I love rice and so does my husband. We try to find different ways to prepare and enjoy this wonderful food. Through time, we found hundreds of recipes, some simple and some exotic, and have enjoyed preparing them. We've found some real winners, which I have published on this blog and some that are not so great, which are in my personal "do not" repeat folder. I have created this site to share those memorable dishes - which are all about this wonderful food called "rice".

Eggplant Adobo Style

We love eggplant at my house. I try to find recipes out there that utilizes this great night shade.  There are so many different types of eggplants, so you know there will be numerous ways to prepare.  Filipinos love "adobo".  They prepare just about anything adobo style.  So, when I found this recipe, I was so excited to make it.  What a find.  If you love Filipino style adobo and eggplant, this is a perfect marriage.


3-4 Japanese eggplants
5 cloves of garlic (crushed whole)
1/2 cups chicken or pork broth
3 tblsp soy sauce
1/3 cup white wine vinegar or coconut vinegar
1 tsp sugar
1 tsp oyster sauce
3 tblsp canola or olive oil
Salt & pepper to taste
1 tsp canola or olive oil (for sauce)

Slice eggplants diagonally.  Heat the oil in a frying pan.  When hot, fry the eggplant slices until brown and semi-soft but still a little firm.  Remove the cooked eggplant to a paper towel to absorb any excess oil.  Continue cooking until all the eggplant slices have been fried.  Do not crowd.  Eggplant tends to absorb the oil, so add additional oil to the pan when needed.
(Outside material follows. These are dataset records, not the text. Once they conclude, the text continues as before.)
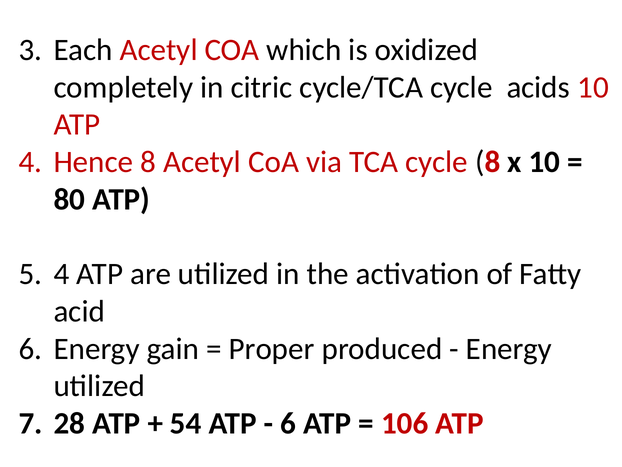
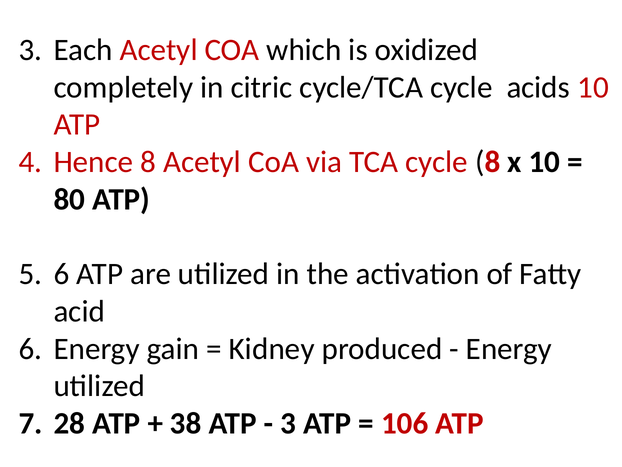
4 at (62, 274): 4 -> 6
Proper: Proper -> Kidney
54: 54 -> 38
6 at (288, 423): 6 -> 3
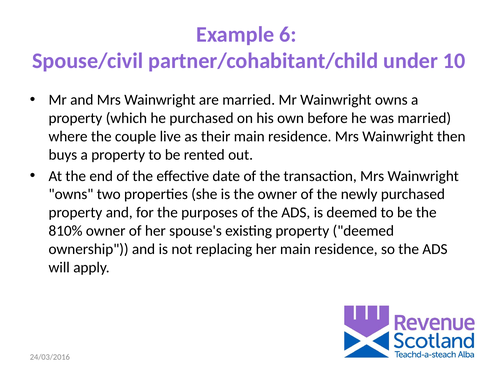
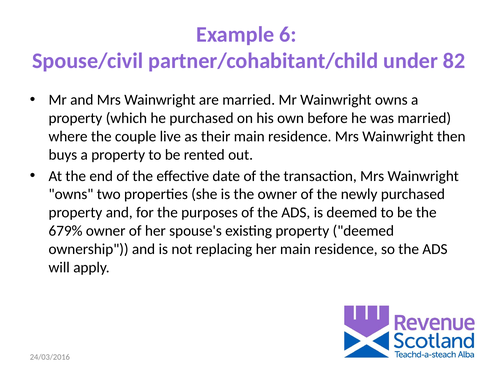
10: 10 -> 82
810%: 810% -> 679%
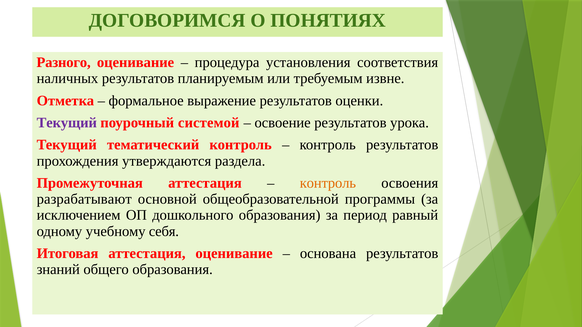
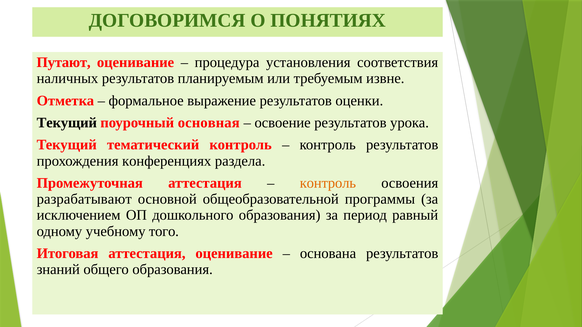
Разного: Разного -> Путают
Текущий at (67, 123) colour: purple -> black
системой: системой -> основная
утверждаются: утверждаются -> конференциях
себя: себя -> того
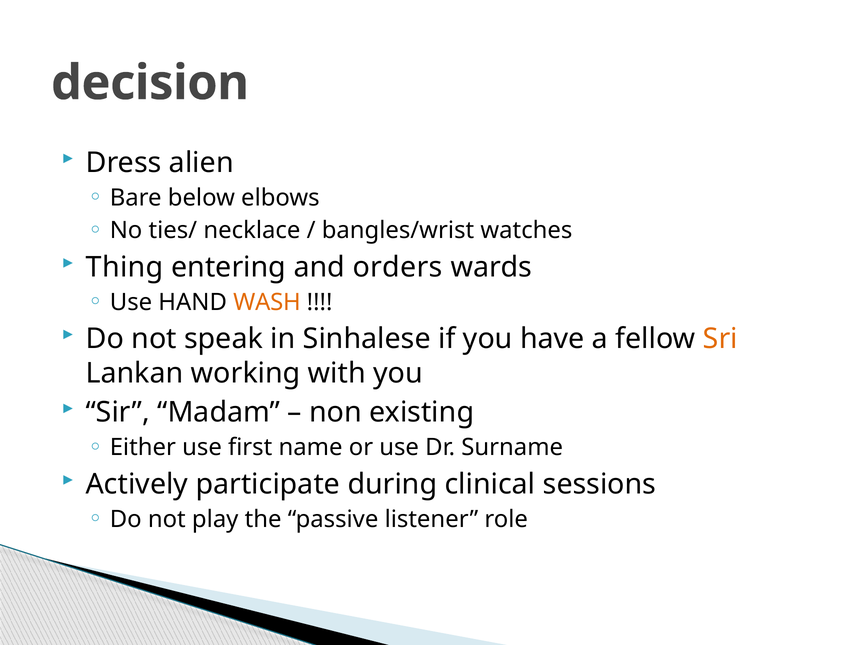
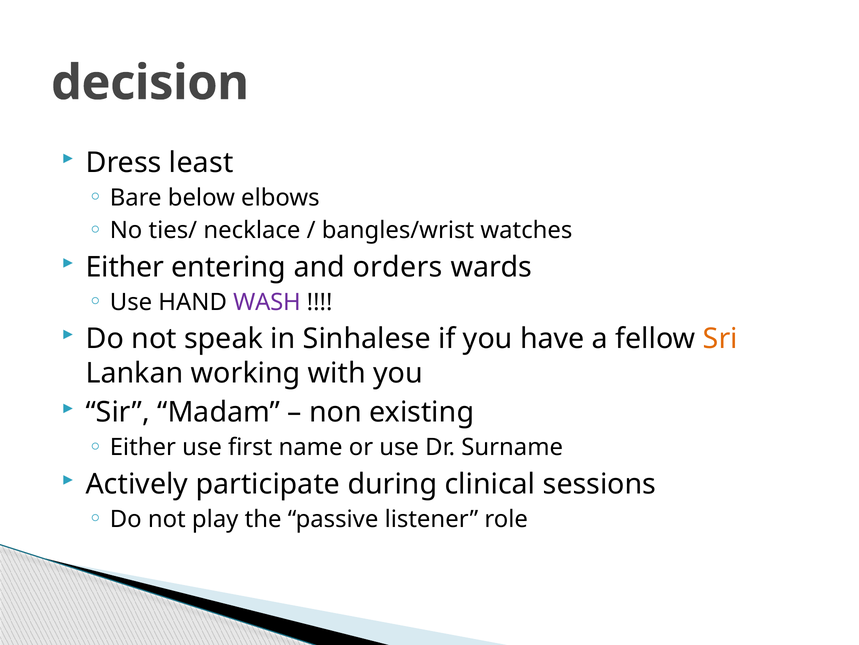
alien: alien -> least
Thing at (125, 267): Thing -> Either
WASH colour: orange -> purple
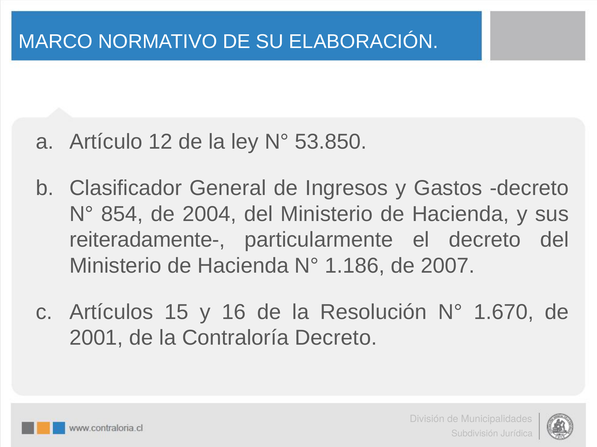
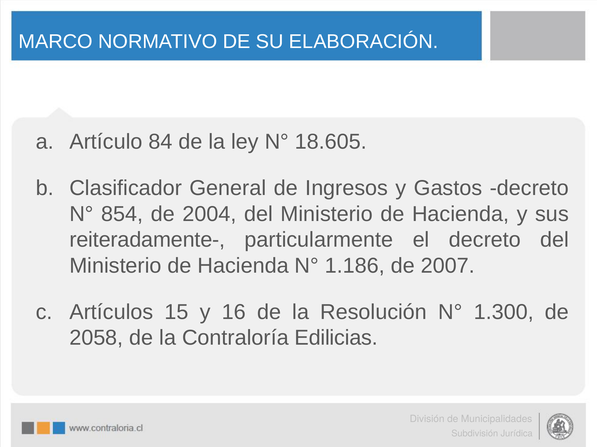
12: 12 -> 84
53.850: 53.850 -> 18.605
1.670: 1.670 -> 1.300
2001: 2001 -> 2058
Contraloría Decreto: Decreto -> Edilicias
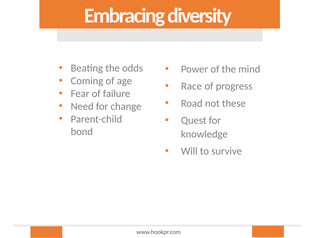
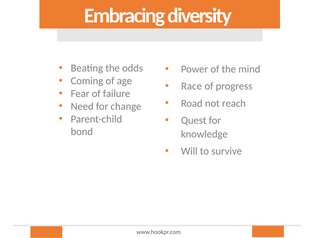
these: these -> reach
In another saucepan, heat 1 tsp of oil.  Add the garlic, stirring frequent, cook for 1 minute. Do not allow it to burn.  Add vinegar, soy sauce, broth and lots of pepper.  Bring to a boil then reduce to simmer for 5 minutes.  Add the eggplant, season with salt if necessary.  Continue to cook for 5 minutes, turning the eggplants occassionally.  Serve hot with jasmine or basmati rice.


  1. When do you add the oyster sauce and sugar?

    1. I would add it with the vinegar and soy.